DOM CASMURRO - UMA
SUPOSIÇÃO LIVRE
Adlai Hoartmann

Eu não estou morto, ou estaria, mas seria apenas hipótese, morto ou não, questão de conceito acredito, vivo só e casmurro. Visitam-me para que me vejam por pura curiosidade felina, eu sem truques ou doces e um milhão de anos mais velhos, os meninos. Não tenho essas pretensões estranhas de J.D.Salinger, sou apenas só e menos. Tenho um gato. Que dei um nome: Escobar. Escobar é orfão de pai como todo gato. Costumo dizer a mim mesmo que Escobar é um sobrinho distante que agora vive comigo e que esquenta minha sopa. Ezequiel meu filho está morto, soube ontem mesmo através de um telegrama por baixo da porta.Tenho um retrato de Ezequiel sobre o criado, mudo. Junto a outros retratos, inclusive de Capitu com seu moderado sorriso de Gioconda. Sinto falta de Capitu, morreu tão antes de mim, lembro de sua partida, do desespero dos pais, da encomendação, todos choraram menos eu que vencia a mim mesmo, atento ou tão exageradamente consternado, algo confuso que me lembro, poucas lágrimas verteram que sei, e ainda assim não chorei.

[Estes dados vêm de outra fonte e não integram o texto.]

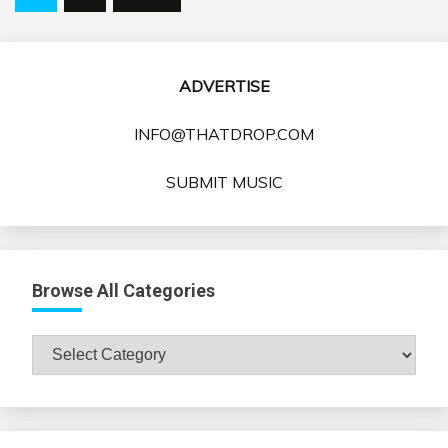
pagination
ADVERTISE
INFO@THATDROP.COM
SUBMIT MUSIC
Browse All Categories
Browse
All
Categories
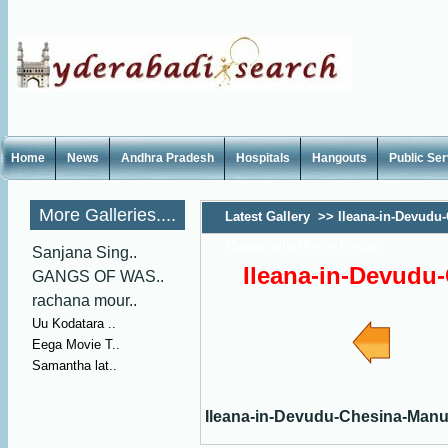
Home
News
Andhra Pradesh
Hospitals
Hangouts
Public Se
More Galleries....
Latest Gallery
>>
Ileana-in-Devudu
Manushulu-Movie-Photos
Sanjana Sing..
Ileana-in-Devudu
GANGS OF WAS..
rachana mour..
Uu Kodatara ..
Eega Movie T..
Samantha lat..
Ileana-in-Devudu-Chesina-Man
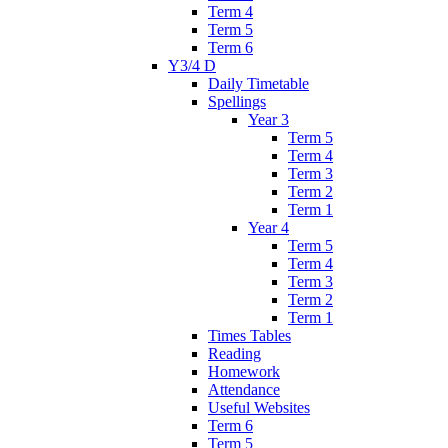
Term 4
Term 5
Term 6
Y3/4 D
Daily Timetable
Spellings
Year 3
Term 5
Term 4
Term 3
Term 2
Term 1
Year 4
Term 5
Term 4
Term 3
Term 2
Term 1
Times Tables
Reading
Homework
Attendance
Useful Websites
Term 6
Term 5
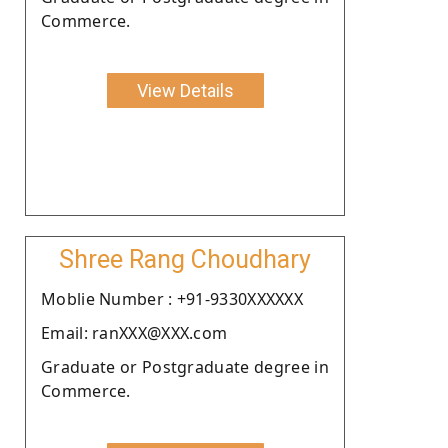
Commerce.
View Details
Shree Rang Choudhary
Moblie Number : +91-9330XXXXXX
Email: ranXXX@XXX.com
Graduate or Postgraduate degree in
Commerce.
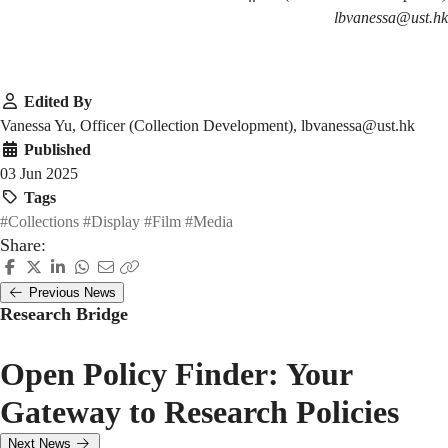
lbvanessa@ust.hk
Edited By
Vanessa Yu, Officer (Collection Development), lbvanessa@ust.hk
Published
03 Jun 2025
Tags
#Collections
#Display
#Film
#Media
Share:
Previous News
Research Bridge
Open Policy Finder: Your
Gateway to Research Policies
Next News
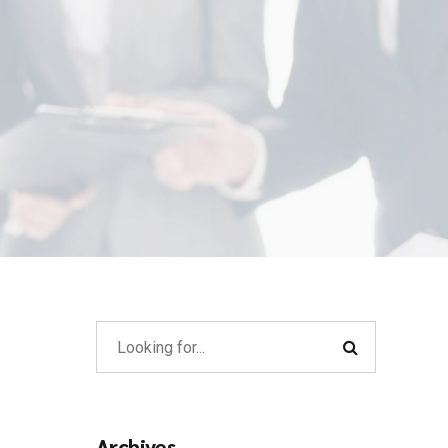
Archives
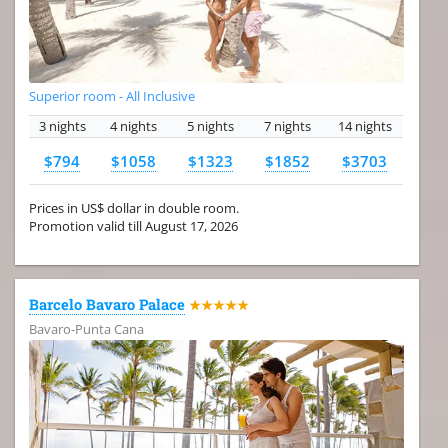
Superior room - All Inclusive
3 nights
4 nights
5 nights
7 nights
14 nights
$794
$1058
$1323
$1852
$3703
Prices in US$ dollar in double room.
Promotion valid till August 17, 2026
Barcelo Bavaro Palace
★★★★★
Bavaro-Punta Cana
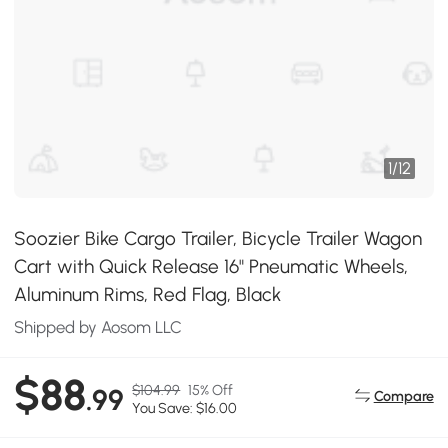
1
/
12
Soozier Bike Cargo Trailer, Bicycle Trailer Wagon
Cart with Quick Release 16" Pneumatic Wheels,
Aluminum Rims, Red Flag, Black
Shipped by Aosom LLC
$88
$104.99
15% Off
.99
Compare
You Save: $16.00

Lembro do corpo, afogado em sal (ou vinagre) já quase cadáver mas preservando vida aos meus olhos ressaqueados que a fitavam apaixonadamente. Lembro do arrepio terrível que me partiu a espinha, Escobar, não o gato, mas o amigo morto, me tocou o ombro, senti, e não disse nada, engasgou-se e envergonhado me deu as costas. Tenho um retrato de Escobar. E todos os retratos estão mortos. Logo eu ainda estou vivo, logo eu que já quase fui padre com pretensões de Bispado e hoje desconfio que Deus me pregou uma peça. Não estou morto, estaria se quisesse, vivo só e casmurro, eu, meu gato e o criado, mudo.